The original diptych was first presented with a left panel of identical size usually referred to as Geertgen's Passion of Christ. Within the concentric rings of the halo in the Madonna with Musical Angels panel are found a variety of musical instruments. This painting shows some of the oldest pictures of musical instruments known in the Netherlands (c.1480–1490). In the central depiction of the infant Jesus with the Madonna, the infant Jesus is depicted as playing a pair of bells, and seems to be playing music as if in response to one of the angels in the outermost concentric ring, holding an identical set of bells and looking directly back at the infant Jesus.

==List of works==
- The raising of Lazarus (1480s)
- St Bavo with falcon (c. 1490)
- The Lamentation of Christ (after 1484)
- The Holy Kinship (c. 1485–1496)
- The Adoration of the Magi (c. 1480–1485)
- Adoration of the Kings (c. 1485)
- St Bavo with Donor – the left side of the Adoration of the Kings from ca. 1485
- St.

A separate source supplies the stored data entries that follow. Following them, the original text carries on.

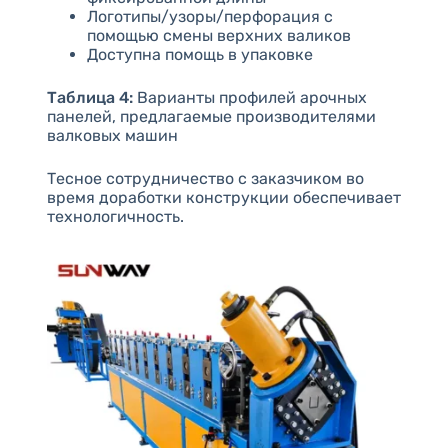
Логотипы/узоры/перфорация с
помощью смены верхних валиков
Доступна помощь в упаковке
Таблица 4:
Варианты профилей арочных
панелей, предлагаемые производителями
валковых машин
Тесное сотрудничество с заказчиком во
время доработки конструкции обеспечивает
технологичность.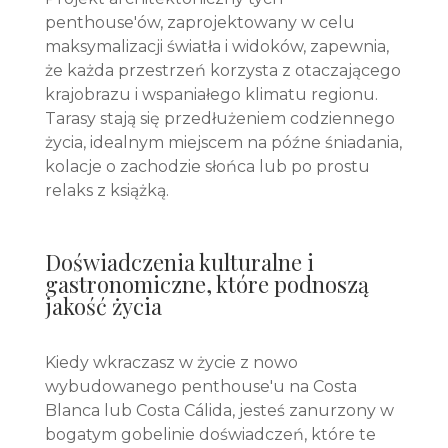
penthouse'ów, zaprojektowany w celu
maksymalizacji światła i widoków, zapewnia,
że każda przestrzeń korzysta z otaczającego
krajobrazu i wspaniałego klimatu regionu.
Tarasy stają się przedłużeniem codziennego
życia, idealnym miejscem na późne śniadania,
kolacje o zachodzie słońca lub po prostu
relaks z książką.
Doświadczenia kulturalne i
gastronomiczne, które podnoszą
jakość życia
Kiedy wkraczasz w życie z nowo
wybudowanego penthouse'u na Costa
Blanca lub Costa Cálida, jesteś zanurzony w
bogatym gobelinie doświadczeń, które te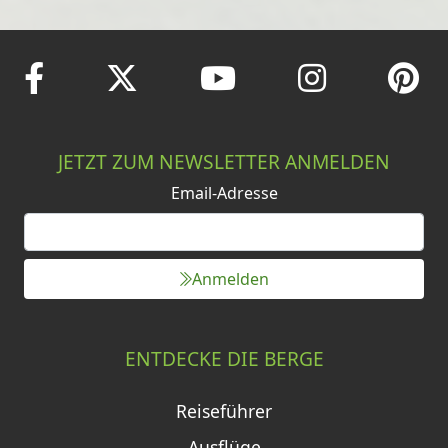
JETZT ZUM NEWSLETTER ANMELDEN
Email-Adresse
Anmelden
ENTDECKE DIE BERGE
Reiseführer
Ausflüge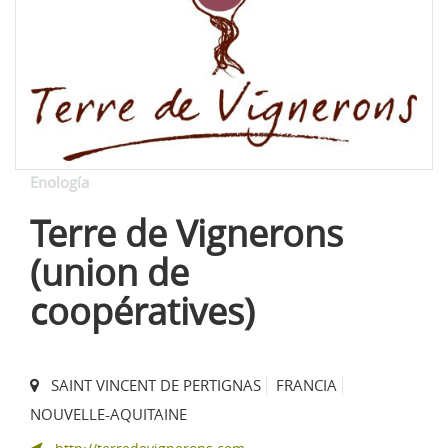
Enología
Terre de Vignerons
(union de
coopératives)
SAINT VINCENT DE PERTIGNAS
FRANCIA
NOUVELLE-AQUITAINE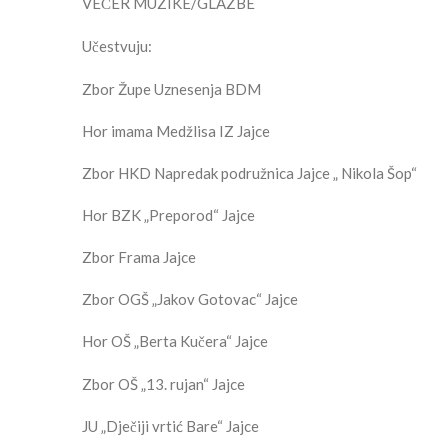
VEČER MUZIKE/GLAZBE
Učestvuju:
Zbor Župe Uznesenja BDM
Hor imama Medžlisa IZ Jajce
Zbor HKD Napredak podružnica Jajce „ Nikola Šop“
Hor BZK „Preporod“ Jajce
Zbor Frama Jajce
Zbor OGŠ „Jakov Gotovac“ Jajce
Hor OŠ „Berta Kučera“ Jajce
Zbor OŠ „13. rujan“ Jajce
JU „Dječiji vrtić Bare“ Jajce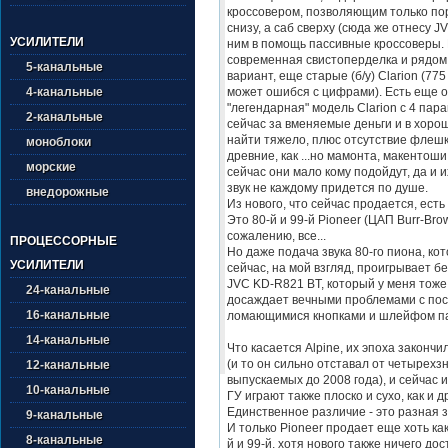
кроссовером, позволяющим только по
снизу, а саб сверху (сюда же отнесу J
УСИЛИТЕЛИ
ним в помощь пассивные кроссоверы. Н
современная свистоперделка и рядом 
5-канальные
вариант, еще старые (б/у) Clarion (775
может ошибся с цифрами). Есть еще 
4-канальные
"легендарная" модель Clarion с 4 пар
2-канальные
сейчас за вменяемые деньги и в хоро
найти тяжело, плюс отсутствие флешк
моноблоки
древние, как ...но мамонта, макентоши
морские
сейчас они мало кому подойдут, да и 
звук не каждому придется по душе.
внедорожные
Из нового, что сейчас продается, есть
Это 80-й и 99-й Pioneer (ЦАП Burr-Brow
сожалению, все...
ПРОЦЕССОРНЫЕ
Но даже подача звука 80-го пиона, ко
УСИЛИТЕЛИ
сейчас, на мой взгляд, проигрывает 
JVC KD-R821 BT, который у меня тоже 
24-канальные
досаждает вечными проблемами с по
16-канальные
ломающимися кнопками и шлейфом п
14-канальные
Что касается Alpine, их эпоха закончи
(и то он сильно отставал от четырехз
12-канальные
выпускаемых до 2008 года), и сейчас
10-канальные
ГУ играют также плоско и сухо, как и д
Единственное различие - это разная з
9-канальные
И только Pioneer продает еще хоть ка
8-канальные
й и 99-й, хотя нового также ничего до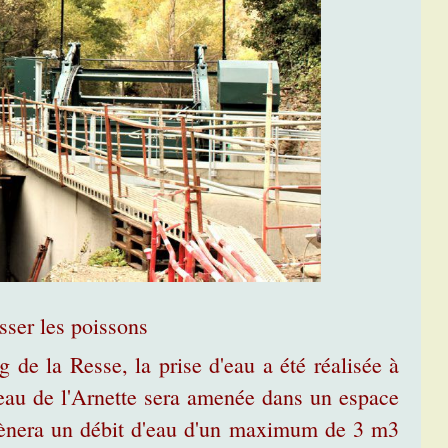
asser les poissons
 de la Resse, la prise d'eau a été réalisée à
L'eau de l'Arnette sera amenée dans un espace
mènera un débit d'eau d'un maximum de 3 m3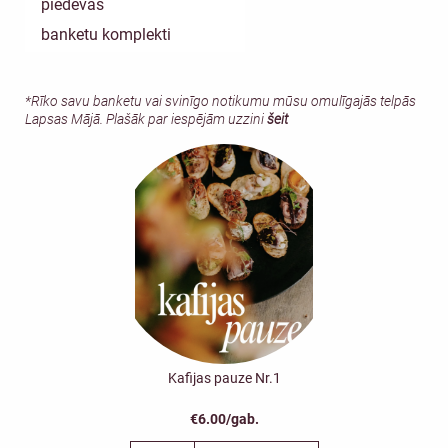
piedevas
banketu komplekti
*Rīko savu banketu vai svinīgo notikumu mūsu omulīgajās telpās
Lapsas Mājā. Plašāk par iespējām uzzini
šeit
Kafijas pauze Nr.1
€6.00/gab.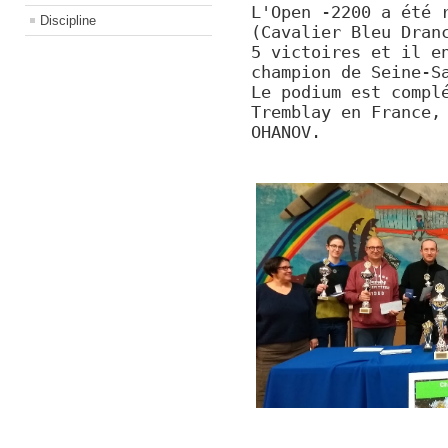
L'Open -2200 a été 
Discipline
(Cavalier Bleu Dran
5 victoires et il e
champion de Seine-S
Le podium est compl
Tremblay en France,
OHANOV.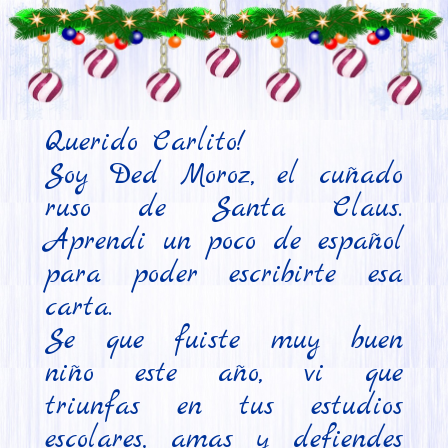
Querido Carlito!

Soy Ded Moroz, el cuñado 
ruso de Santa Claus. 
Aprendi un poco de español 
para poder escribirte esa 
carta.

Se que fuiste muy buen 
niño este año, vi que 
triunfas en tus estudios 
escolares, amas y defiendes 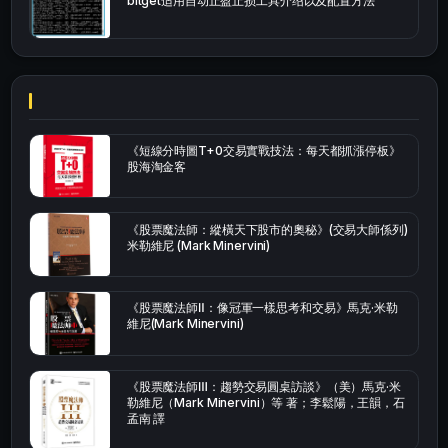
bitget适用自动止盈止损工具介绍以及配置方法
《短線分時圖T+0交易實戰技法：每天都抓漲停板》
股海淘金客
《股票魔法師：縱橫天下股市的奧秘》(交易大師係列)
米勒維尼 (Mark Minervini)
《股票魔法師Ⅱ：像冠軍一樣思考和交易》馬克·米勒
維尼(Mark Minervini)
《股票魔法師Ⅲ：趨勢交易圓桌訪談》（美）馬克·米
勒維尼（Mark Minervini）等 著；李鬆陽，王韻，石
孟南 譯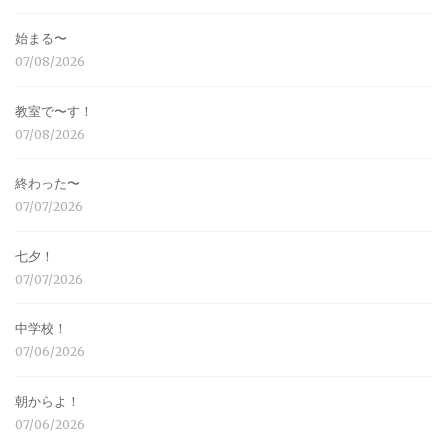
始まる〜
07/08/2026
教室で〜す！
07/08/2026
終わった〜
07/07/2026
七夕！
07/07/2026
中学校！
07/06/2026
朝からよ！
07/06/2026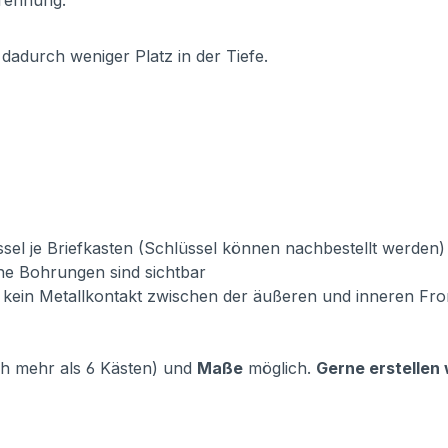
Trennung.
dadurch weniger Platz in der Tiefe.
sel je Briefkasten (Schlüssel können nachbestellt werden)
iche Bohrungen sind sichtbar
t, kein Metallkontakt zwischen der äußeren und inneren Fr
h mehr als 6 Kästen) und
Maße
möglich.
Gerne erstellen 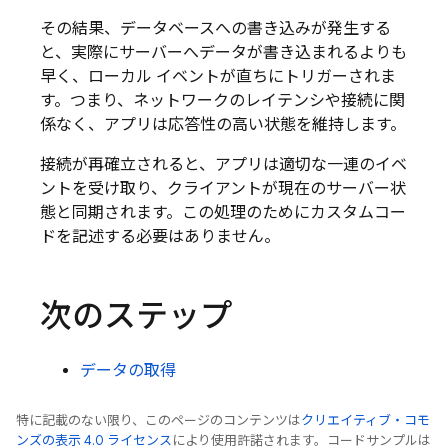
その結果、データベースへの書き込みが発生する
と、実際にサーバーへデータが書き込まれるよりも
早く、ローカル イベントが直ちにトリガーされま
す。つまり、ネットワークのレイテンシや接続に関
係なく、アプリは応答性の高い状態を維持します。
接続が再確立されると、アプリは適切な一連のイベ
ントを受け取り、クライアントが現在のサーバー状
態と同期されます。この処理のためにカスタムコー
ドを記述する必要はありません。
次のステップ
データの取得
特に記載のない限り、このページのコンテンツは
クリエイティブ・コモ
ンズの表示 4.0 ライセンス
により使用許諾されます。コードサンプルは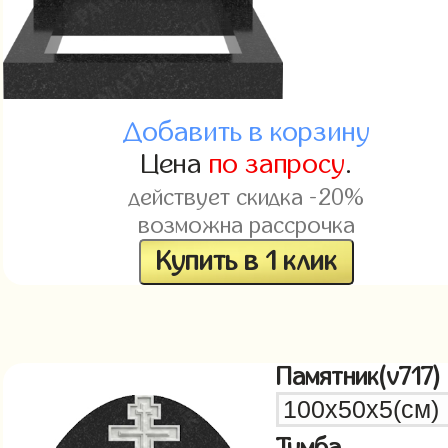
Добавить в корзину
Цена
по запросу
.
действует скидка -20%
возможна рассрочка
Купить в 1 клик
Памятник(v717)
Тумба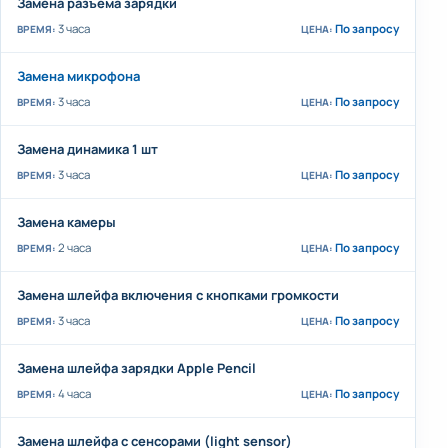
Замена разъема зарядки
3 часа
По запросу
Замена микрофона
3 часа
По запросу
Замена динамика 1 шт
3 часа
По запросу
Замена камеры
2 часа
По запросу
Замена шлейфа включения с кнопками громкости
3 часа
По запросу
Замена шлейфа зарядки Apple Pencil
4 часа
По запросу
Замена шлейфа с сенсорами (light sensor)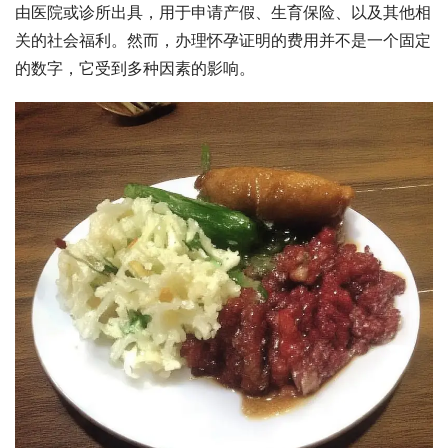
由医院或诊所出具，用于申请产假、生育保险、以及其他相
关的社会福利。然而，办理怀孕证明的费用并不是一个固定
的数字，它受到多种因素的影响。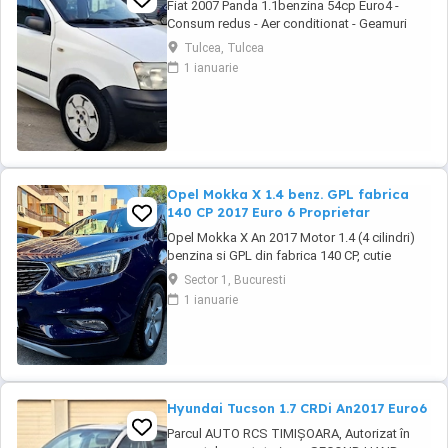
Fiat 2007 Panda 1.1benzina 54cp Euro4 -
Consum redus - Aer conditionat - Geamuri
electrice - Oglinzile reglabile - Sistem ftanare
Tulcea, Tulcea
ABS - Airbaguri frontale - Radio CD cu MP3 -
1 ianuarie
Anvelope de iarna M+S - Portbagaj foarte
incapator - Rulaj certificabil 181.518 km #
Motorizare fiabila in 4 cilindri Autoturism ...
Opel Mokka X 1.4 benz. GPL fabrica
140 CP 2017 Euro 6 Proprietar
Opel Mokka X An 2017 Motor 1.4 (4 cilindri)
benzina si GPL din fabrica 140 CP, cutie
manuala 6 trepte, distributie lant, Rulaj
Sector 1, Bucuresti
182.550 km reali, certificati, carte service
1 ianuarie
completa, adusa in decembrie 2021 din
Olanda, Propietar. Senzori parcare fata +
spate, Senzori lumini, Faruri cu becuri LED,
Lumini ...
Hyundai Tucson 1.7 CRDi An2017 Euro6
Parcul AUTO RCS TIMIȘOARA, Autorizat în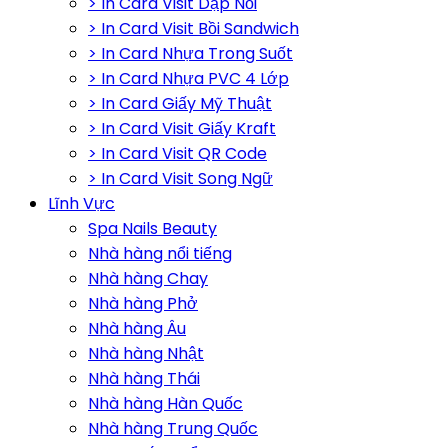
> In Card Visit Dập Nổi
> In Card Visit Bồi Sandwich
> In Card Nhựa Trong Suốt
> In Card Nhựa PVC 4 Lớp
> In Card Giấy Mỹ Thuật
> In Card Visit Giấy Kraft
> In Card Visit QR Code
> In Card Visit Song Ngữ
Lĩnh Vực
Spa Nails Beauty
Nhà hàng nổi tiếng
Nhà hàng Chay
Nhà hàng Phở
Nhà hàng Âu
Nhà hàng Nhật
Nhà hàng Thái
Nhà hàng Hàn Quốc
Nhà hàng Trung Quốc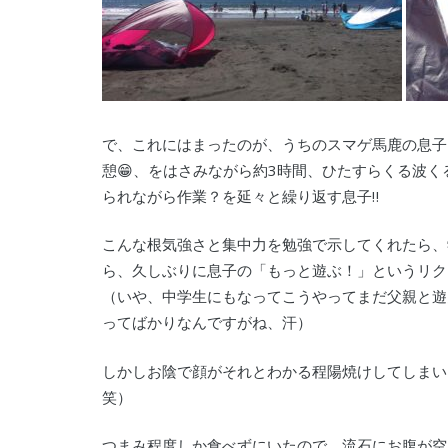
で、これにはまったのが、うちのスマゲ馬鹿の息子
憩😁、をはさみながら約3時間、ひたすらくる波
られながら作業？を延々と繰り返す息子‼︎
こんな根気強さと集中力を勉強で示してくれたら、
ら、久しぶりに息子の「もっと遊ぶ！」というリク
（いや、中学生にもなってこうやってまだ父親と遊
ってばかりなんですがね、汗）
しかしお陰で顔がそれとわかる程陽焼けしてしまい
笑）
つまみ程度しか食べずにいたので、流石にお腹が空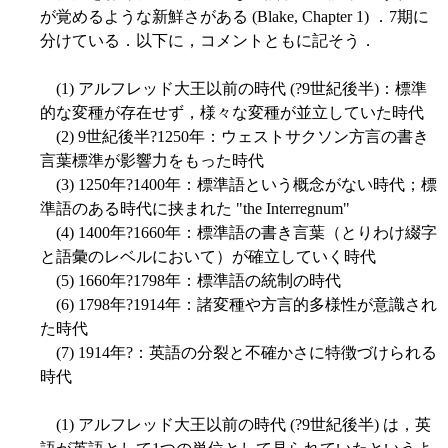
が覚めるような新鮮さがある (Blake, Chapter 1) ．7期に
分けている．以下に，コメントともに記そう．
(1) アルフレッド大王以前の時代 (?9世紀後半)：標準
的な変種が存在せず，様々な変種が並立していた時代
(2) 9世紀後半?1250年：ウェストサクソン方言の書き
言葉標準が影響力をもった時代
(3) 1250年?1400年：標準語という概念がない時代；標
準語のある時代に挟まれた "the Interregnum"
(4) 1400年?1660年：標準語の書き言葉（とりわけ綴字
と語彙のレベルにおいて）が確立していく時代
(5) 1660年?1798年：標準語の統制の時代
(6) 1798年?1914年：諸変種や方言的多様性が意識され
た時代
(7) 1914年?：英語の分裂と不確かさに特徴づけられる
時代
(1) アルフレッド大王以前の時代 (?9世紀後半) は，英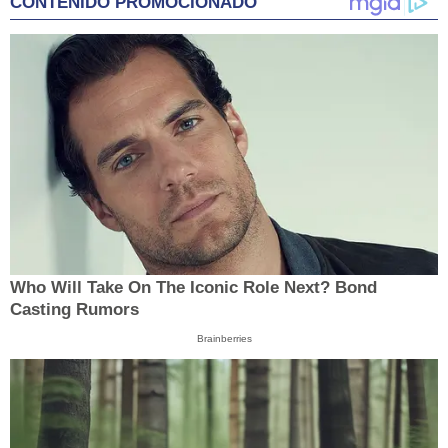
CONTENIDO PROMOCIONADO
Who Will Take On The Iconic Role Next? Bond
Casting Rumors
Brainberries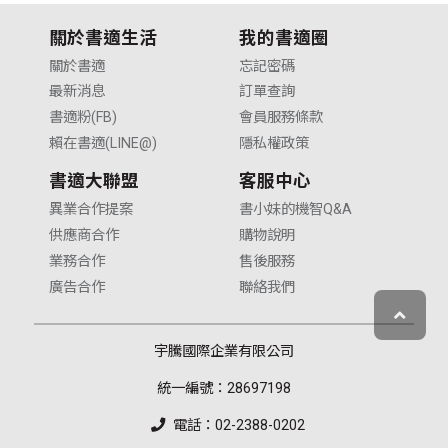
關於書適生活
我的書適圈
關於書適
忘記密碼
最新消息
訂單查詢
書適粉(FB)
會員服務條款
賴在書適(LINE@)
隱私權政策
書適大聯盟
客服中心
異業合作提案
書小妹的機智Q&A
供應商合作
購物說明
業務合作
售後服務
廣告合作
聯絡我們
宇騰國際企業有限公司
統一編號：28697198
電話：02-2388-0202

Hadrian with Donor – the right side of the Adoration of the Kings from ca. 1485
- Madonna and child (c. 1490)
- John the Baptist in the Wilderness (c. 1490)
- The Glorification of the Virgin (c. 1490–1495), also named Virgin and Child
- Nativity at Night (c. 1490?)

==Notes==

- The title is Geschiedenis van het gebeente (beenderen) van Johannes de Doper in Dutch.